Recently Steve Duplessie posted a video blog; he was inspired by sights during a trip to Italy to ponder the fact that much in IT doesn’t go away. That in turn (perhaps motivated by my lack of an Italian visit!?) made me think about the things in IT that we actually do want to get rid of, or at least reduce…and how those very things are the main reasons why some infrastructural approaches stay with us for the long term! Here’s my video commentary:
Steve Duplessie, ESG's esteemed founder, he is my boss, recently posted a video capsule that was engaging and insightful. Inspired by visits to Pompeii and Rome, Steve pointed out that things in IT often change in detail but don't go away in principle or even practice. Mainframes, servers, tape, etc. persist. Clouds, flash or containers won't obliterate everything that preceded them.
It reminded me of a balancing truism.
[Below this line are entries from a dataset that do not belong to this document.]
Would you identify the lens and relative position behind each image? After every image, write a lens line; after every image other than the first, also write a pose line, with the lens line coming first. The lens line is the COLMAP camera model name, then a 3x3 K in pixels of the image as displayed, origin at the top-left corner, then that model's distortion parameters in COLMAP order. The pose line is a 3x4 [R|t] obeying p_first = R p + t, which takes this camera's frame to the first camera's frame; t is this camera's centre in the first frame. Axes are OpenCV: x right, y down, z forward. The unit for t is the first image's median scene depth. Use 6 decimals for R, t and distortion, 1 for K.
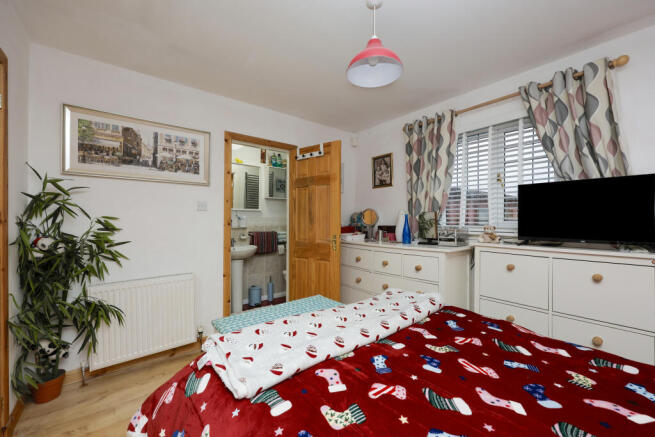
lens RADIAL K [[262.1, 0, 327.5], [0, 262.1, 218.5], [0, 0, 1]] dist [-0.001101, -0.000089]
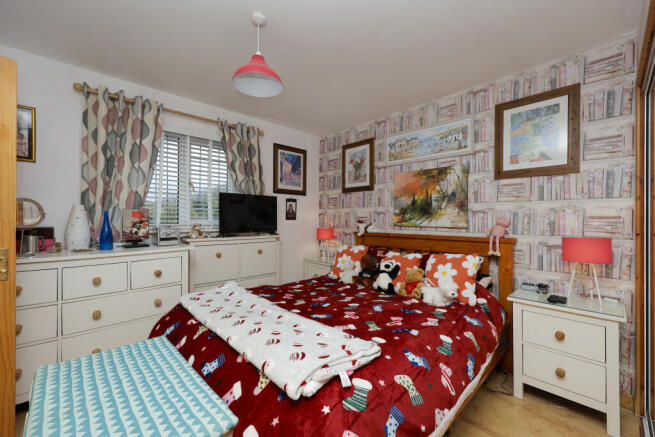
lens RADIAL K [[276.1, 0, 330.0], [0, 276.1, 215.9], [0, 0, 1]] dist [-0.000685, -0.000096]
pose [[-0.109376, 0.005088, 0.993987, -0.724971], [-0.013475, 0.999887, -0.006601, -0.006376], [-0.993909, -0.014116, -0.109295, 0.593509]]
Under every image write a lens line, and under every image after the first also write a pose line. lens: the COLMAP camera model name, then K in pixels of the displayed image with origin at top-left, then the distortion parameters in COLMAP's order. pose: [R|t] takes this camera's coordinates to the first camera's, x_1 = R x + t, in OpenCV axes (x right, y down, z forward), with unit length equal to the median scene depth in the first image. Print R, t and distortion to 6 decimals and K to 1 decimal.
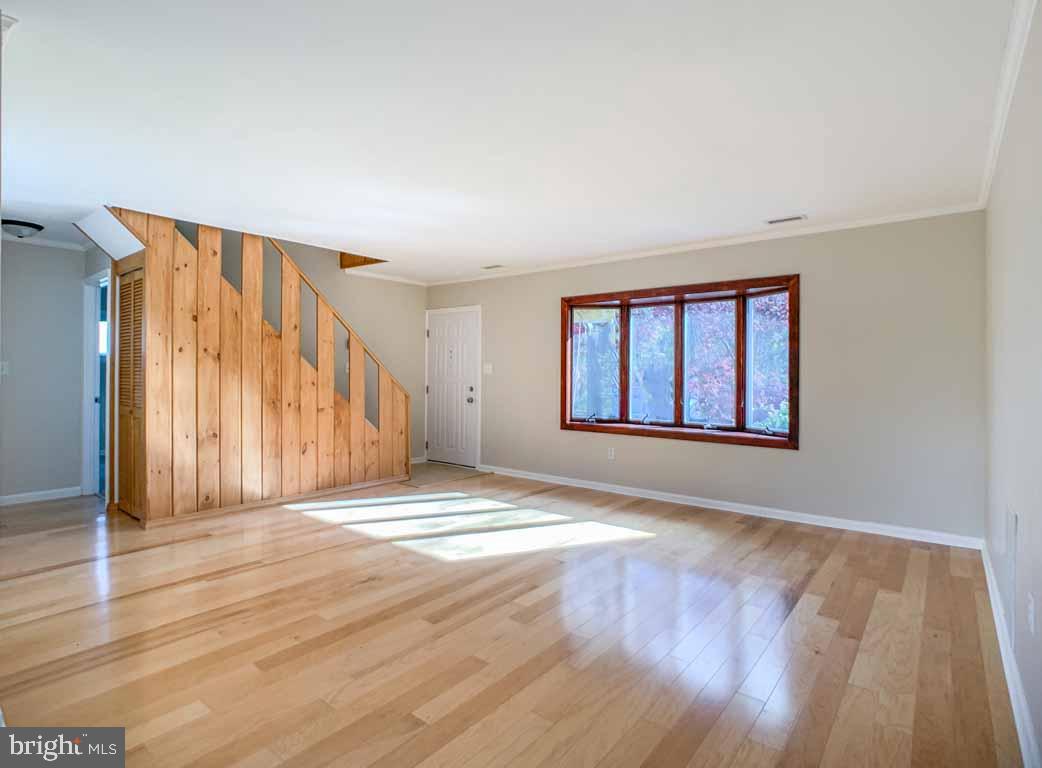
lens RADIAL K [[534.9, 0, 523.0], [0, 534.9, 363.0], [0, 0, 1]] dist [-0.034650, 0.000241]
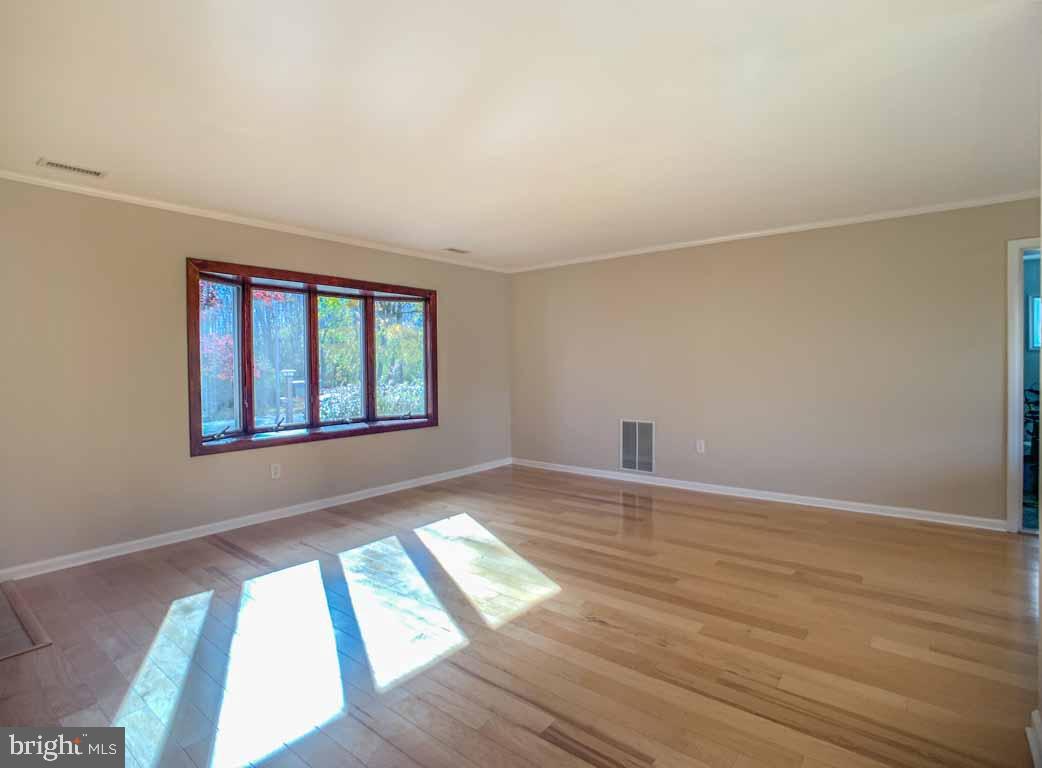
lens RADIAL K [[535.7, 0, 523.9], [0, 535.7, 369.4], [0, 0, 1]] dist [-0.041525, -0.001190]
pose [[-0.018714, -0.019585, 0.999633, -0.763259], [-0.014040, 0.999715, 0.019324, -0.004167], [-0.999726, -0.013674, -0.018983, 0.778002]]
The things in IT that we have always wanted to get rid of or at least reduce: cost, time, management effort, and risk. There's an important link here. Important because it's a reminder to focus on what's really needed rather than being distracted by shiny IT objects.
The reason the things Dupe talked about as not going away stay is not nostalgia or laziness or inertia, but it's simply because they continue to serve some of more of those other foundational desires. Some things do go away. Punch cards and fax machines are chariots that got replaced by mopeds and cars. But things that are good at optimizing or reducing resource usage and risk will stay.
So while private data centers might not optimize cost or even flexibility, they are perceived as helping to control risk. Meantime, clouds and containers will find their place and will stick around as long as they continue to help get rid of something. In their cases, it's some mix of time, cost, and effort that we do want to go away.